Don't expect the newspapers to do it all. Look out for the show window and the cases and counters. When you advertise something of special interest in the papers, fill the window with it and have it prominently displayed in the store. Have some neat tickets painted and hung up above or near the goods.

Be sure all the clerks know what is going on, If I were running a store,I would make it the first rule that every clerk should read every advertisement every day. I would have them understand just what I was trying to do with each advertisement —just what the goods were and where they came from and how they happened to be so cheap, or so good, or both.

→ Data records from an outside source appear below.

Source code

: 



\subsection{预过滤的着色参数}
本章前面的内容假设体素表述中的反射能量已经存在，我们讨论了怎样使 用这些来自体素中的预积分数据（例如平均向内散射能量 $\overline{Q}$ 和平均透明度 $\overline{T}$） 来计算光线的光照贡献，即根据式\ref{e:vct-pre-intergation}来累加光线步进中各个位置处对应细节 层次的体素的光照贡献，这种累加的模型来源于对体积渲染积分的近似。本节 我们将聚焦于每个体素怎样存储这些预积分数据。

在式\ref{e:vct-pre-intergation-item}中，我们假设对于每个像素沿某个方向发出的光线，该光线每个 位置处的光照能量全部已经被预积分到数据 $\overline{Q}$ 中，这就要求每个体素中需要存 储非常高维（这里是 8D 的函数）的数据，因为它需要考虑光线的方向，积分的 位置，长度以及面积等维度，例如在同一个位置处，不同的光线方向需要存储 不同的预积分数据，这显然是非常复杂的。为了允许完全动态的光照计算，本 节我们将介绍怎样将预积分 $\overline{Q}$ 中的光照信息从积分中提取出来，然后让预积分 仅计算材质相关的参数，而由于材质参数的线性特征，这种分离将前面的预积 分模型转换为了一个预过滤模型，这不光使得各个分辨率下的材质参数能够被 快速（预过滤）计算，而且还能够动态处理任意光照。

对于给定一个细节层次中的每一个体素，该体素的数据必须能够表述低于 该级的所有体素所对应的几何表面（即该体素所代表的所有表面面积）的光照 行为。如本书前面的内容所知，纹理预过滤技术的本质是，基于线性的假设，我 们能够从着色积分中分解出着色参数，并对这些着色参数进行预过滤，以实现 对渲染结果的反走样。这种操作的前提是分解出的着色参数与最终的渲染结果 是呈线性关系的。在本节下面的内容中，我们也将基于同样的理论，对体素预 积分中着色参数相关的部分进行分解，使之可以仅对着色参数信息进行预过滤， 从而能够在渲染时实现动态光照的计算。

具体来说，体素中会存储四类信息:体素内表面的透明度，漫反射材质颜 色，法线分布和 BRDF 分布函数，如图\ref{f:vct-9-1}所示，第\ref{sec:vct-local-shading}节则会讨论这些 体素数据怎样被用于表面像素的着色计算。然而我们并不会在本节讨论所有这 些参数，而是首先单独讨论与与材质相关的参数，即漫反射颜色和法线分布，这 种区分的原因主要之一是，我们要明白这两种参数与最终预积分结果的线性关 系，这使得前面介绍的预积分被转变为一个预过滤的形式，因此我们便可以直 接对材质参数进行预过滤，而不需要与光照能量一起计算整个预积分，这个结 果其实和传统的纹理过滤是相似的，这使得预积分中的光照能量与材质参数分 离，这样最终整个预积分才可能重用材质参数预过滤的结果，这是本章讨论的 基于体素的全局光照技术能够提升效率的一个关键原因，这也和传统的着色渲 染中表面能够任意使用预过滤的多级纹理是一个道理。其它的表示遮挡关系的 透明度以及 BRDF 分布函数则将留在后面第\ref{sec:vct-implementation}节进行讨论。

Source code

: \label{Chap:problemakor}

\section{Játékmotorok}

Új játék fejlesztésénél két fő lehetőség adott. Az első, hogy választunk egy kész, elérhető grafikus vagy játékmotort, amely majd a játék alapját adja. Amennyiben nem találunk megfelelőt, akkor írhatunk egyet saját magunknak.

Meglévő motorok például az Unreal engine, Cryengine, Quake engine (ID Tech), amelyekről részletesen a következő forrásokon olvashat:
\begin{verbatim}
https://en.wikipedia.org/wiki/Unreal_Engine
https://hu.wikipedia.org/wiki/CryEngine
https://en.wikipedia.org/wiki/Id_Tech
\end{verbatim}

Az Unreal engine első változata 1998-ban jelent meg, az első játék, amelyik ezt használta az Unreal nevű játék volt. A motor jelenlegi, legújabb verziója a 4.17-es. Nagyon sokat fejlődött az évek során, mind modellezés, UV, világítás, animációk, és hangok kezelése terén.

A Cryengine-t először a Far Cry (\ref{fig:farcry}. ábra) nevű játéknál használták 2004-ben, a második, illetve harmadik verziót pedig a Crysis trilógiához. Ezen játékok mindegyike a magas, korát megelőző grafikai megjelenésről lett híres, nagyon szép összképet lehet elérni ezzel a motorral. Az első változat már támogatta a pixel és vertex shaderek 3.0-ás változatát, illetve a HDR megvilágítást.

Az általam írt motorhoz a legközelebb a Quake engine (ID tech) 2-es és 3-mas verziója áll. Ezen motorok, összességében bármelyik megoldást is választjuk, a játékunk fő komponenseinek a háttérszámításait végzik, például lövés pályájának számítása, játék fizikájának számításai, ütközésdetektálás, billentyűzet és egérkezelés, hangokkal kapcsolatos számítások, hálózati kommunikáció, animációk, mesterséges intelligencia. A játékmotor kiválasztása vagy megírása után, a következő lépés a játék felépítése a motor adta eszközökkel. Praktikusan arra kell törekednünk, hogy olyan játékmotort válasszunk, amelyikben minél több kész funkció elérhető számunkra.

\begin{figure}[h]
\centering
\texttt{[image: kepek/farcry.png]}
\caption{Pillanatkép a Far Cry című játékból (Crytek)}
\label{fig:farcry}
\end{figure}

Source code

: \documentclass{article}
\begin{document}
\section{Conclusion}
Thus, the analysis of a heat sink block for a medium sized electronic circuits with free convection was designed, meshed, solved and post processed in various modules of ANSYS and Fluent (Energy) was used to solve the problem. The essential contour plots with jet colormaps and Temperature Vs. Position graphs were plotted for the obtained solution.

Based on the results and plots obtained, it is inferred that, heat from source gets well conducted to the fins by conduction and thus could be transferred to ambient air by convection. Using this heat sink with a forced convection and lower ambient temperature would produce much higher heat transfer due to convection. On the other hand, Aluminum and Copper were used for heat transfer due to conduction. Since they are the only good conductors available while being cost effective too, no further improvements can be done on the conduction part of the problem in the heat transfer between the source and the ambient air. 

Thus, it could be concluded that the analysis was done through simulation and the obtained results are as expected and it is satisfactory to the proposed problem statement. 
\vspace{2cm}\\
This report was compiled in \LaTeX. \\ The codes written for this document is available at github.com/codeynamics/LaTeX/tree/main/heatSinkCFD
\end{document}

The newspaper is sometimes blamed for the ill sucess of an advertisement, when the real fault is right in the store.

Don't ever expect spasmodic advertising to pay. Don't ever let an issue of a paper you are using appear without your advertisement.

The day you leave the ad out will probably be the very day on which somebody will look for it, and, not finding it, go to a competitor. The last of a series is the one that sells the goods. A man may see your ad thirty days in July and not buy till the thirty-first ad wields conviction into his mind.

It's the last stroke that makes a horseshoe—all the others were merely preparatory. The shoe was not a shoe till the last blow fell. If that had not been given it would only be a semblance of a shoe—merely a bent piece of iron.

A sale is secured by the last word that is spoken—by the last ad that is read. If it remained unspoken, or unread, the sale would often fail entirely.

Advertising is the insurance of business, but you most keep up the premiums or the policy will lapse.